===== Supplied text

# My boy Buddy***



## brookelovesparelli (Jan 21, 2009)

So im going to start a new tread for my new lil boy Buddy. First off I’ll start with the basics, He's a 13.2hh, roan, Brumby. He's 9 years old. When he was a lil bub he was wild, & lived in a nature reserve in Australia called, Adaminaby. Im leasing him, because the girl who owns him doesn't ride him any more but he was her first horse so she will, ‘sadly’ never sell him. I first found out I would be leasing him on the 23 of April this year. My mum & step dad went out to see him that morning, (unbeknown to me, as I was at school). That afternoon, I went out to see him & see if I liked him, which I obviously did. So after going home with Wild_Spot & trying to tell my patents it was a great Idea for my to lease him (even though they had already made up their minds that I could). I was so so happy after I found out that I could lease him, I cried, (properly after wild_spot left lol). I’ve only been to one comp with him at this time, we came home with a second, three thirds & a forth. Im still on a high about his performance. I'll write more later when i have some time as im meant to be doing school work at the moment! lol


----------



## brookelovesparelli (Jan 21, 2009)

Well today im going out to ride, I'm going to be able to vault on him by the time i go home  . Im also going to practice some mounted games stuff on him such as picking up a carton with a stick etc. Im really hoping im going to be able to do this by the time the mounted game comp comes up.


----------

==========
===== Supplied material

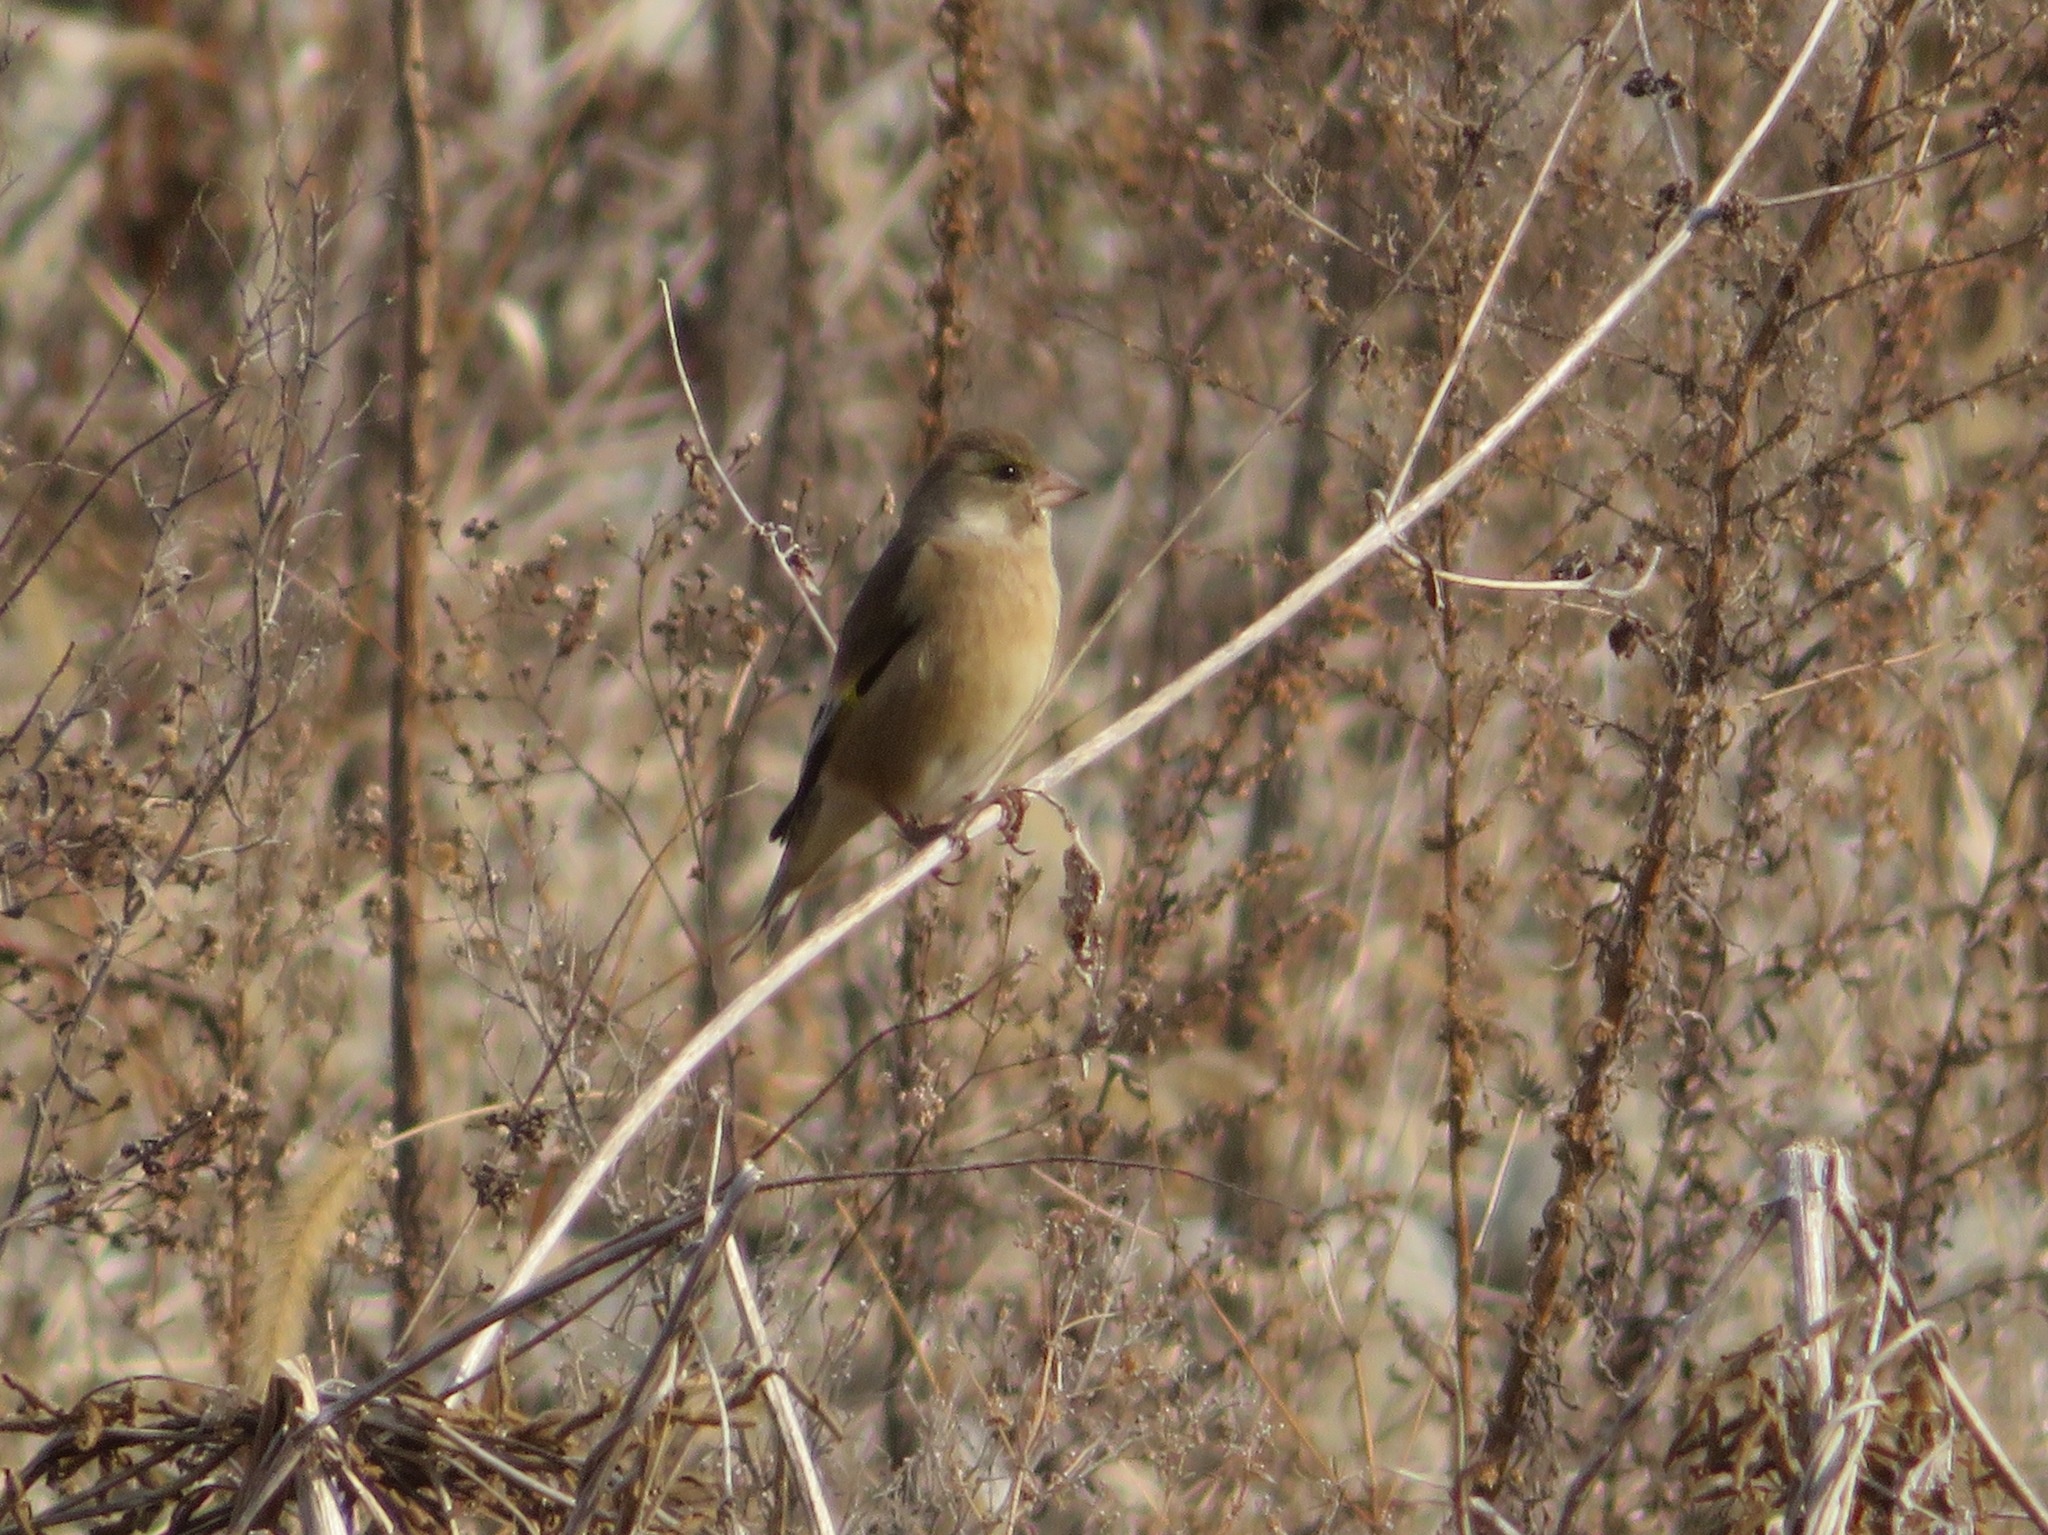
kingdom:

==========
===== Supplied material

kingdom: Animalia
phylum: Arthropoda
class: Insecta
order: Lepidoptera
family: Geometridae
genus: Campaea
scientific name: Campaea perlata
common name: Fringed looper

==========

## Task requirements:
1 – From the forum thread about Buddy, list the basic facts the first post gives about him: his height, color, breed and age.
2 – Write out the stretch of the forum thread about Buddy from "Well today im" through "comp comes up.", swapping "carton" for "bucket".
The listing has no role in this work.

## Full answers:
1 – 13.2hh; roan; Brumby; 9 years old

2 –
Well today im going out to ride, I'm going to be able to vault on him by the time i go home  . Im also going to practice some mounted games stuff on him such as picking up a bucket with a stick etc. Im really hoping im going to be able to do this by the time the mounted game comp comes up.